The traffic hadn’t stopped and nor had the light or the passing of the day. Jim steered the two of them towards the bench which they sat down on. Becky had to remove her arm from his.

“Here, I’ve got your money,” he said, handing over the twenty to her. That was how much it cost. “Might as well pay you now, there's only five minutes left.”

“Oh, thanks,” said Becky, taking it and stuffing it hurriedly in her coat, before, and not without careful consideration, hesitantly offering a little more of herself. “Jim, you know if you wanted maybe next time we could go somewhere. You know, inside to the room. No talking, not if you didn't want. I could show you what I show the-"

“Don’t you get tired of doing that all day?” he spat.

"I dunno, I hadn't thought about it. Sorry I-"

“If I wanted that from you I’d ask.”

“Suppose you would.”

“That's not what this is now.”

“Alright. Sorry, I didn’t mean to-” she actually felt embarrassed, which was strange for her, she’d thought she was passed the embarrassment phase, that she’d gone beyond it. That blanching feeling curdling in her stomach felt new all over again, it was almost as if she'd just downed a shot of a toxic drink that had made her sick years ago and that she swore she'd never touch again. The sensation was familiar but just as alien and unpleasant as it had ever been.

“Forget it, it’s fine."

"Yeah, it is fine." She was suddenly defensive, straining to salvage something, even if it was a negative upper hand. "I mean fuck me, what are you surprised? What do you think this is? Don't get all superior with me alright that's not fucking fair, you're the one who asks for me OK, you're the one who-"
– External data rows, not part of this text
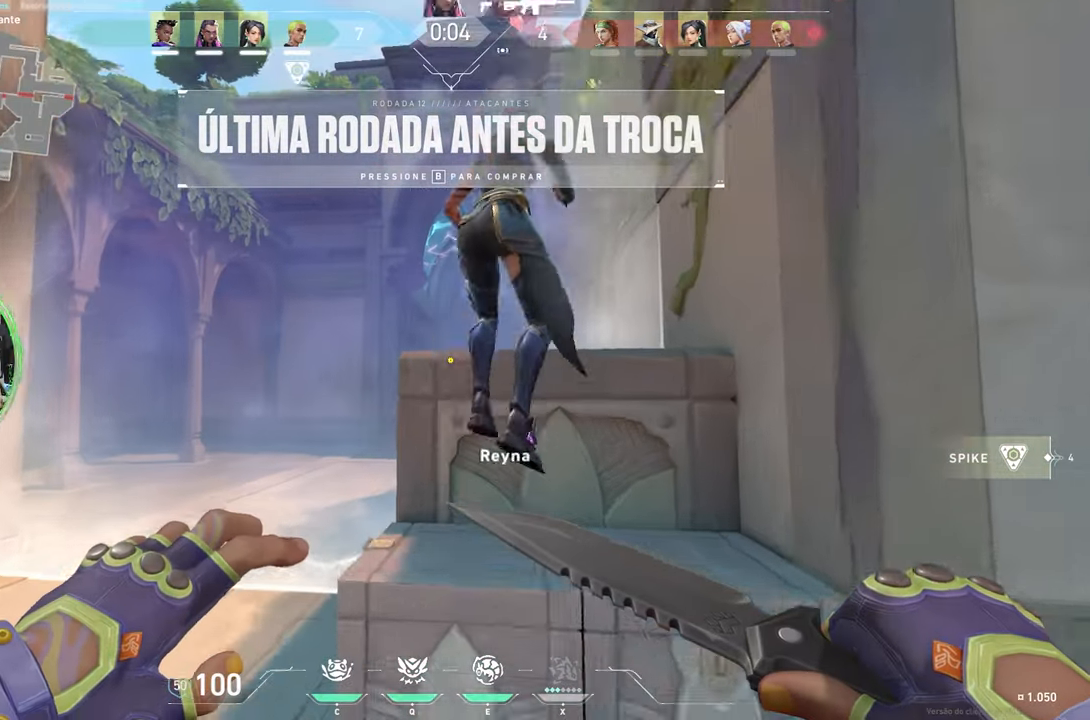
{"keys": ["v"], "mouse": [], "mouse_move": "down-left", "events": [[50, "a", "up"], [50, "w", "up"], [184, "v", "down"]]}
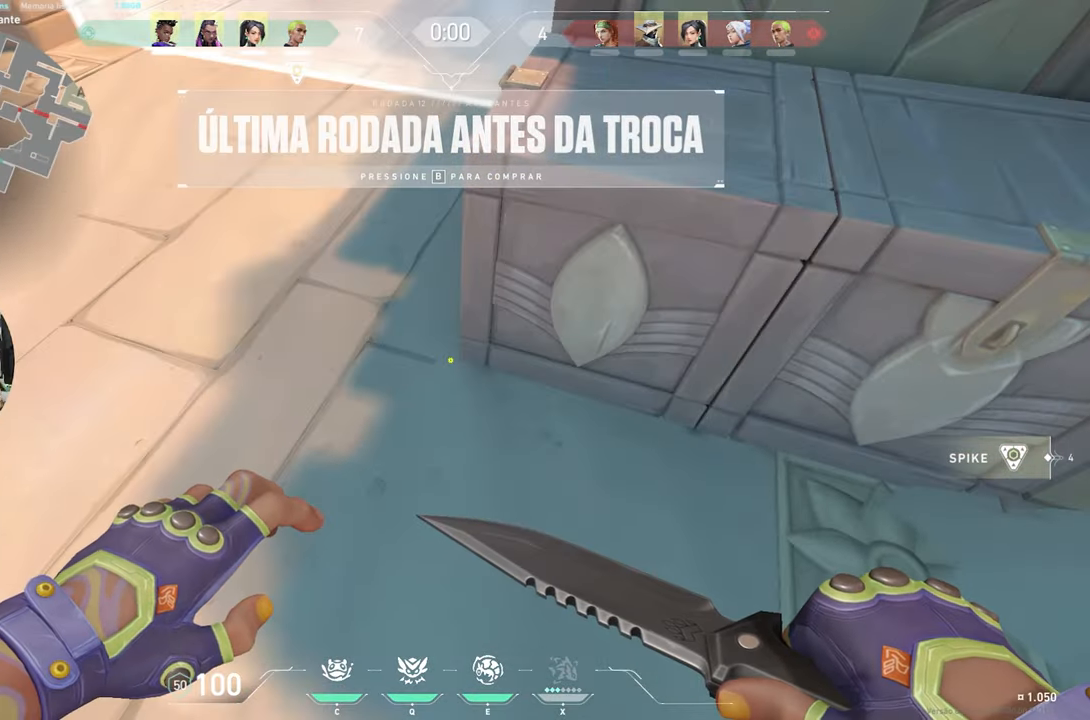
{"keys": ["v"], "mouse": [], "mouse_move": "down", "events": []}
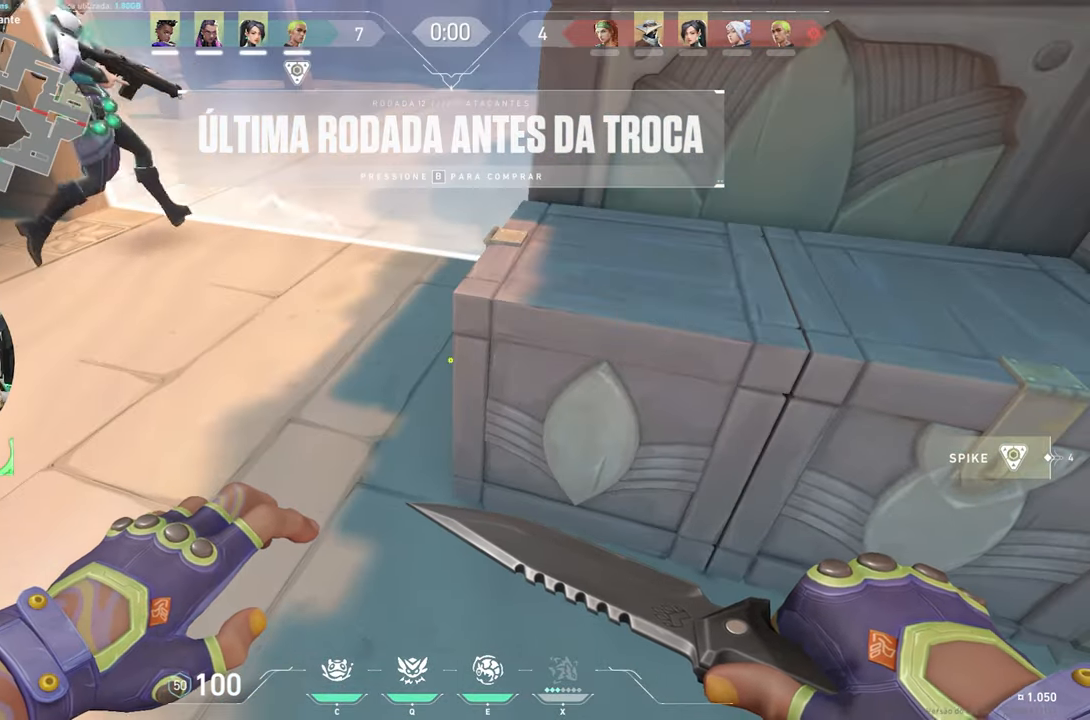
{"keys": ["v"], "mouse": [], "mouse_move": "still", "events": []}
"I know I do. Look I said don’t worry about it. So don't. Forget it, it never even happened.”

He was like a shock absorber. He was made that way.

"Look I'm going." Becky said, and stood, unsure, her hands sagging by her hips that felt overly exposed all of a sudden.
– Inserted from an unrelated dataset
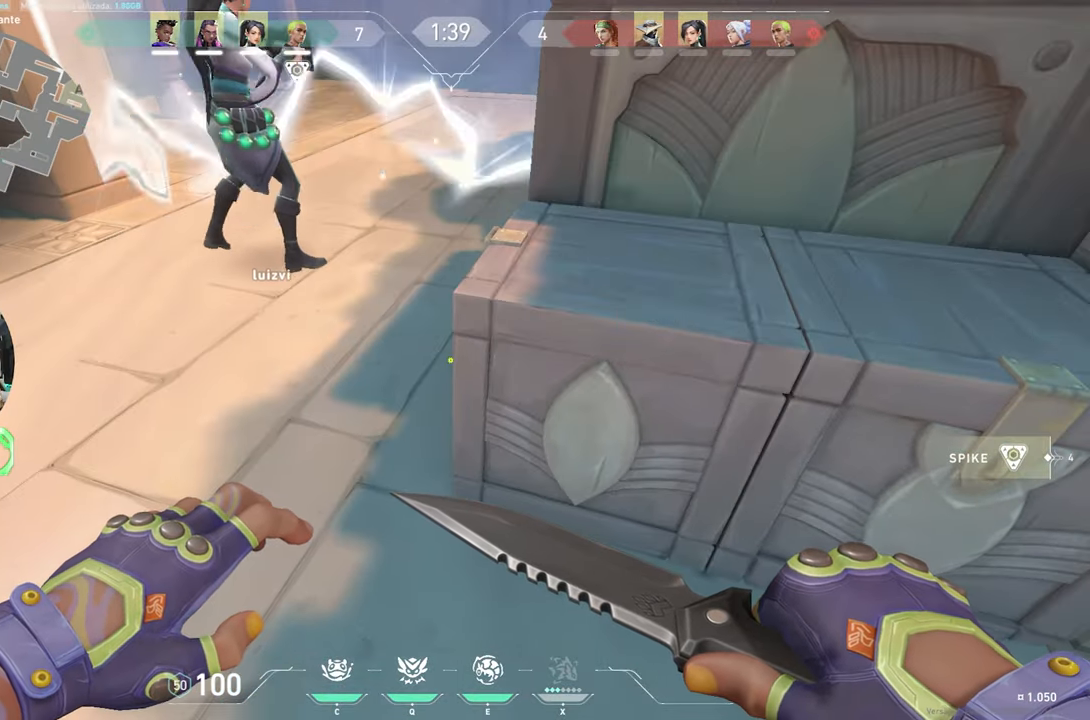
{"keys": ["v"], "mouse": [], "mouse_move": "still", "events": []}
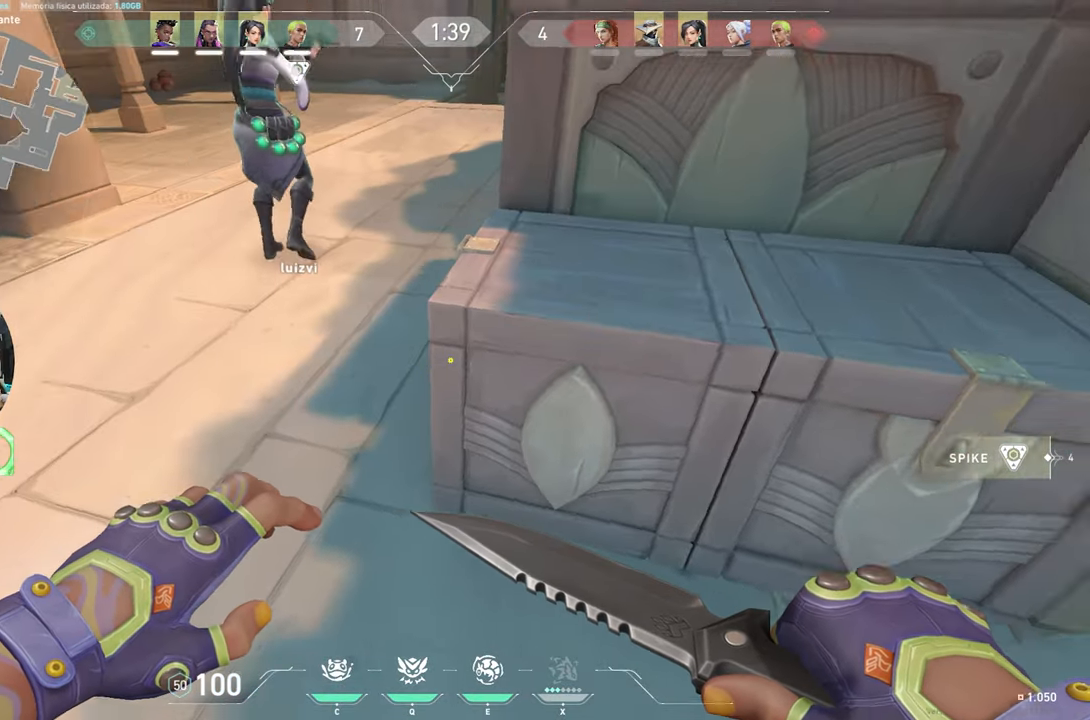
{"keys": ["a", "v", "w"], "mouse": [], "mouse_move": "right", "events": [[117, "w", "down"], [300, "a", "down"]]}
“Don't get upset. It’s not worth it.”

“I'm not upset."

"Well that's good then.”

"Yeah it is, isn't it. I'm not ashamed you know. Not about any of it."

"I know you're not."

"Good."

"Will I see you again?"

"Maybe," she said. She was half right.

“Ok then.”

Becky applied more of the lip balm and frowned at a distant point somewhere above Jims head.

“I'll see you Becky,”

“Bye Jimmy,”

Becky about turned, with next to no aplomb, and left. Jim watched her as she went, crossing the road in her large heels that weren’t quite in keeping with the suburban afternoon. He pushed his hands back into his pockets and turned, squinting in the sun, watched her figure disappear from view, missing her already. The smell of her lip balm was there, faintly, fleeting, in his mind as much as his memories.

Jim turned back to the water and the shadows of the trees that were reflected on the surface of it, and breathed again. There, finished for the day; Becky's dark hair, her white teeth and so too the fruit smell, all gone, and with them everything else. That was that. That was all that was needed.